Further gains against pet overpopulation
From ANIMAL PEOPLE, July/August 1993:
Continuing to refine the data on pound and shelter admissions and
euthanasias as more complete state statistics become available, Phil Arkow of the
Humane Society of Pike’s Peak has revised his estimate of the current U.S. euthanasia
toll, reported here in June, upward slightly to 5.7 million dogs and cats per year. This is
still the lowest total ever discovered––and reflects the most thorough research. Arkow’s
estimate is based on the 1991 totals, the most recent available in most instances, from
California (717,000); Colorado (69,766); Iowa (48,653); Massachusetts (79,500);
Maryland (90,000); New Jersey (75,263); Oregon (79,713); Texas (597,591); and
Washington (109,274). Together, these nine states include more than a third of the U.S.
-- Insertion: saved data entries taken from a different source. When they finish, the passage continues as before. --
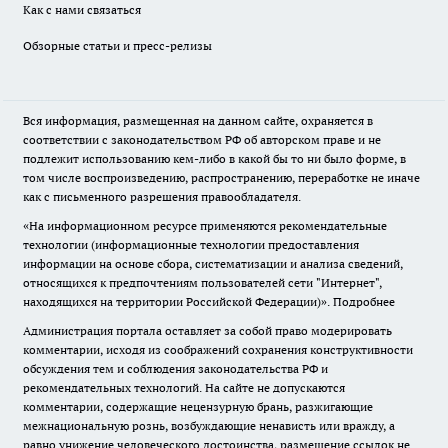
Как с нами связаться
Обзорные статьи и пресс-релизы
Вся информация, размещенная на данном сайте, охраняется в
соответствии с законодательством РФ об авторском праве и не
подлежит использованию кем-либо в какой бы то ни было форме, в
том числе воспроизведению, распространению, переработке не иначе
как с письменного разрешения правообладателя.
«На информационном ресурсе применяются рекомендательные
технологии (информационные технологии предоставления
информации на основе сбора, систематизации и анализа сведений,
относящихся к предпочтениям пользователей сети "Интернет",
находящихся на территории Российской Федерации)».
Подробнее
Администрация портала оставляет за собой право модерировать
комментарии, исходя из соображений сохранения конструктивности
обсуждения тем и соблюдения законодательства РФ и
рекомендательных технологий. На сайте не допускаются
комментарии, содержащие нецензурную брань, разжигающие
межнациональную рознь, возбуждающие ненависть или вражду, а
равно унижение человеческого достоинства, размещение ссылок не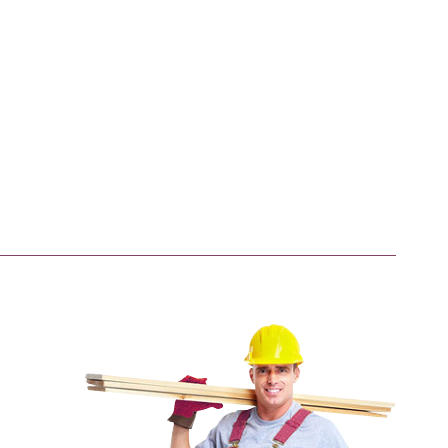
info
o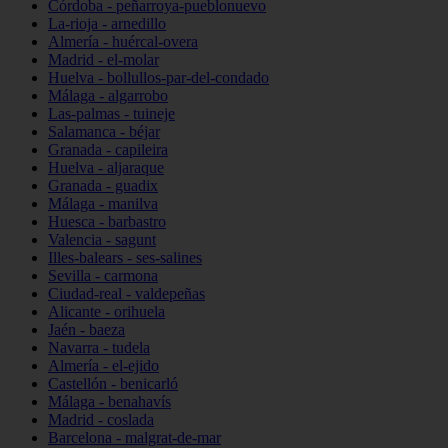
Córdoba - peñarroya-pueblonuevo
La-rioja - arnedillo
Almería - huércal-overa
Madrid - el-molar
Huelva - bollullos-par-del-condado
Málaga - algarrobo
Las-palmas - tuineje
Salamanca - béjar
Granada - capileira
Huelva - aljaraque
Granada - guadix
Málaga - manilva
Huesca - barbastro
Valencia - sagunt
Illes-balears - ses-salines
Sevilla - carmona
Ciudad-real - valdepeñas
Alicante - orihuela
Jaén - baeza
Navarra - tudela
Almería - el-ejido
Castellón - benicarló
Málaga - benahavís
Madrid - coslada
Barcelona - malgrat-de-mar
human population, and are demographically almost identical to the U.S. as a whole.
While the 1991 estimate isn’t likely to change much, even with input from the
remaining states, 1992 Washington statistics reported by the Progressive Animal Welfare
Society show pound and shelter admissions declined 8.5%, to 165,786, while the number
of dogs and cats euthanized fell 7.6%, to 101,579. The improvement could result from
the publicity surrounding the King County anti-pet overpopulation ordinance adopted in
early 1992, and may not be matched by gains elsewhere. If the improvement is a national
trend, however, and if it continues, the national euthanasia total for 1992 may have been
circa 5.3 million, and the number euthanized this year could dip below five million. The
euthanasia numbers could rapidly rise again, however, if either the present rate of neuter-
ing declines or––perhaps in response to rabies panics––more animal control agencies are
obliged to start picking up and euthanizing feral cats, over which most presently have no
jurisdiction. There are an estimated 35 million feral cats in the U.S.